魔法使い物語
藤里 侑
はじまりの樹
プロローグ
「本当に大丈夫なのか?」
月明りが差し込むとある洋館の一室に凛と気高い声が響く。声の主は薄暗い室内で、うっすらと発光する金色の毛並みを揺らした。コンソールの上にあるその姿はまるで上等な剥製のようにも見えたが、確かに生き物であった。
「まだ十六になったばかりだろう」
その声が問う先には、すらりとした長身の男が一人。老齢らしいが、しゃんとしたその背筋とワインレッドのスーツを着こなしたその風貌は若々しい。
金色の毛並みは疑わしげな声音で続けた。
「そのような小娘に、お前の代わりが務まるとは到底思えんぞ。
老齢の男、壱護は苦笑をもらす。
「小娘とは……手厳しいなあ、セラ」
壱護は、彼が経た年月を感じさせるしわが刻まれたその手で写真立てをなでる。そこには、壱護とともに写る一人の少女の姿があった。まだ幼さが残る顔立ちで無邪気に笑っている。金色の毛並み――セラはそれをエメラルドグリーンの目をすぼめて一瞥するとコンソールから軽やかに下りた。
「事実だろう」
「言い方ってものがあるんじゃないかい? あの子は私の孫娘だ」
壱護はもう一度写真立てに触れると、セラを伴って部屋の外に出た。玄関ホールは広く、吊り下がったシャンデリアは薄暗い中でも淡くきらめいていた。左右に伸びる大階段はニ階に当たる部分で合流していて、その中央には大きな扉が一つあった。

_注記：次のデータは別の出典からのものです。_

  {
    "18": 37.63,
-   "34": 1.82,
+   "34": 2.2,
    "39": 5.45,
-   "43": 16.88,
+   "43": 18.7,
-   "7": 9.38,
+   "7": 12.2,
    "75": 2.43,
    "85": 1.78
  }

大階段を上り、二人はその扉の前に立った。壱護は腰にかけていた鍵の束を手に取る。ずいぶんたくさんの鍵が大きな金属の輪にぶら下がっていたが、壱護は迷うことなく一本の鍵を選び取った。それは数ある鍵の中でもいっとう古く、それでいていっとうきれいなものだった。

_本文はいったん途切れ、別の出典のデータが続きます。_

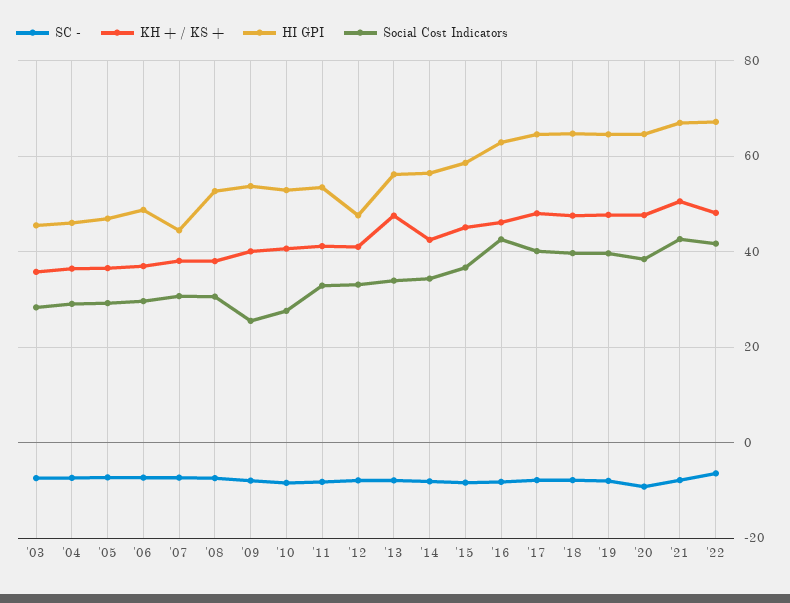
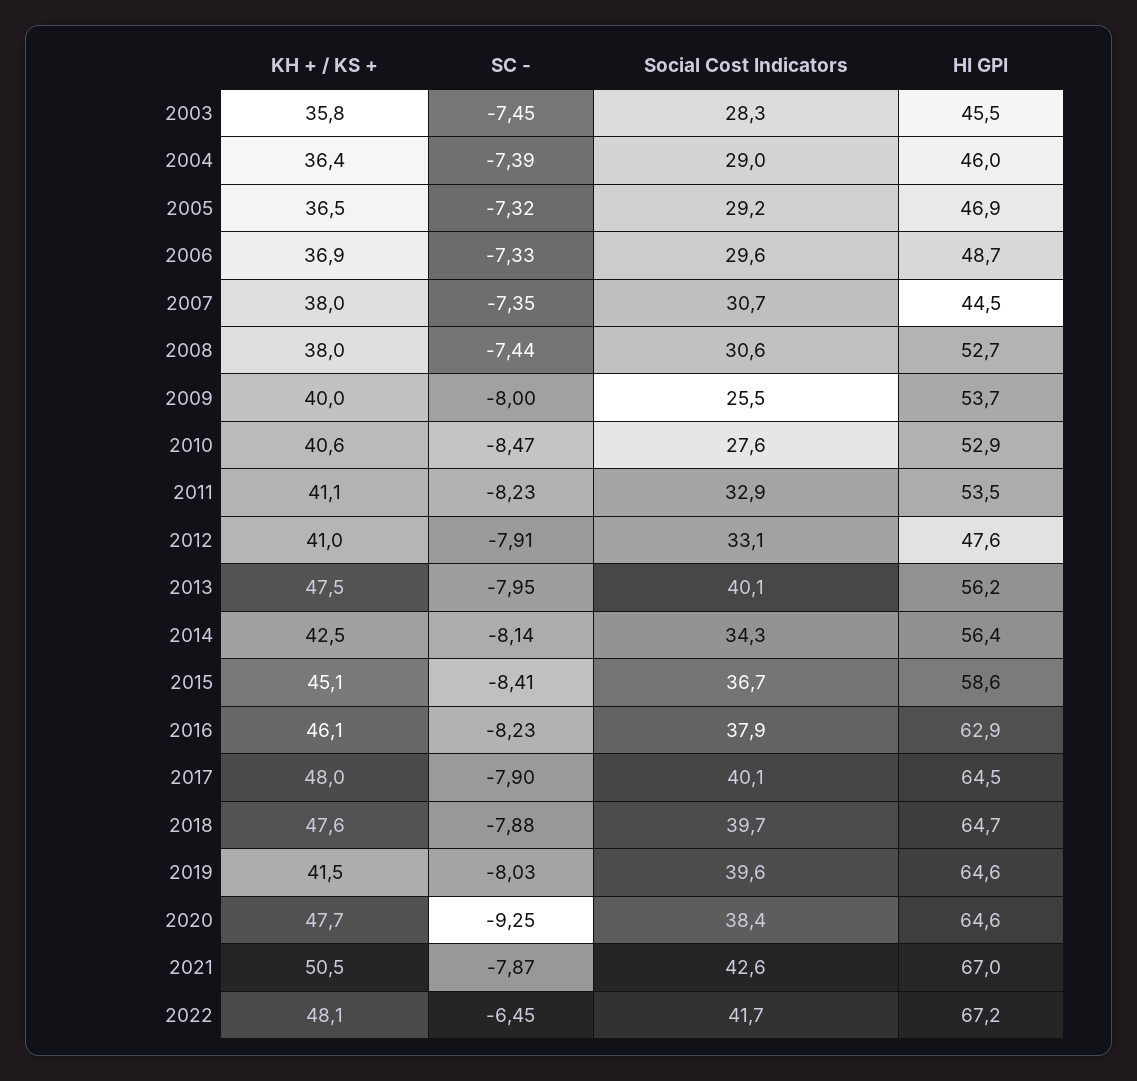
  {
    "SC -": {
      "'03": -7.45,
      "'04": -7.39,
      "'05": -7.32,
      "'06": -7.33,
      "'07": -7.35,
      "'08": -7.44,
      "'09": -8,
      "'10": -8.47,
      "'11": -8.23,
      "'12": -7.91,
      "'13": -7.95,
      "'14": -8.14,
      "'15": -8.41,
      "'16": -8.23,
      "'17": -7.9,
      "'18": -7.88,
      "'19": -8.03,
      "'20": -9.25,
      "'21": -7.87,
      "'22": -6.45
    },
    "KH + / KS +": {
      "'03": 35.8,
      "'04": 36.4,
      "'05": 36.5,
      "'06": 36.9,
      "'07": 38,
      "'08": 38,
      "'09": 40,
      "'10": 40.6,
      "'11": 41.1,
      "'12": 41,
      "'13": 47.5,
      "'14": 42.5,
      "'15": 45.1,
      "'16": 46.1,
      "'17": 48,
      "'18": 47.6,
-     "'19": 48,
+     "'19": 41.5,
      "'20": 47.7,
      "'21": 50.5,
      "'22": 48.1
    },
    "HI GPI": {
      "'03": 45.5,
      "'04": 46,
      "'05": 46.9,
      "'06": 48.7,
      "'07": 44.5,
      "'08": 52.7,
      "'09": 53.7,
      "'10": 52.9,
      "'11": 53.5,
      "'12": 47.6,
      "'13": 56.2,
      "'14": 56.4,
      "'15": 58.6,
      "'16": 62.9,
      "'17": 64.5,
      "'18": 64.7,
      "'19": 64.6,
      "'20": 64.6,
      "'21": 67,
      "'22": 67.2
    },
    "Social Cost Indicators": {
      "'03": 28.3,
      "'04": 29,
      "'05": 29.2,
      "'06": 29.6,
      "'07": 30.7,
      "'08": 30.6,
      "'09": 25.5,
      "'10": 27.6,
      "'11": 32.9,
      "'12": 33.1,
-     "'13": 34,
+     "'13": 40.1,
      "'14": 34.3,
      "'15": 36.7,
-     "'16": 42,
+     "'16": 37.9,
      "'17": 40.1,
      "'18": 39.7,
      "'19": 39.6,
      "'20": 38.4,
      "'21": 42.6,
      "'22": 41.7
    }
  }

鍵穴にそれを差し込み回せば、がちゃり、と重々しい音がした。
「心配することはないよ」
壱護は言うと、ドアノブに手をかける。セラは視線だけで壱護を見上げ、音もなく軽やかに壱護の肩にのった。それを見ると、壱護はゆっくりと扉を開く。
扉の向こうは温室のようになっていた。
天井の高いその空間には長い一本道が伸びていて、その両脇には形状も色も様々な樹々が植えられている。その一つ一つはレンガで囲われていて、手前の方が古く奥に行くにしたがって新しいようであった。
そのうちの一角、左手側には真新しいレンガで囲われた場所があった。そこにはまだ樹が植わっておらず、ふかふかの土があるばかりであった。
「あの子なら、大丈夫さ」
壱護がつぶやき、セラは仕方なく納得したように嘆息した。それを確認すると、壱護は優しく笑って天を仰いだ。
その様子はまるで、目の前にあるはずのない大樹を見上げているように見えた。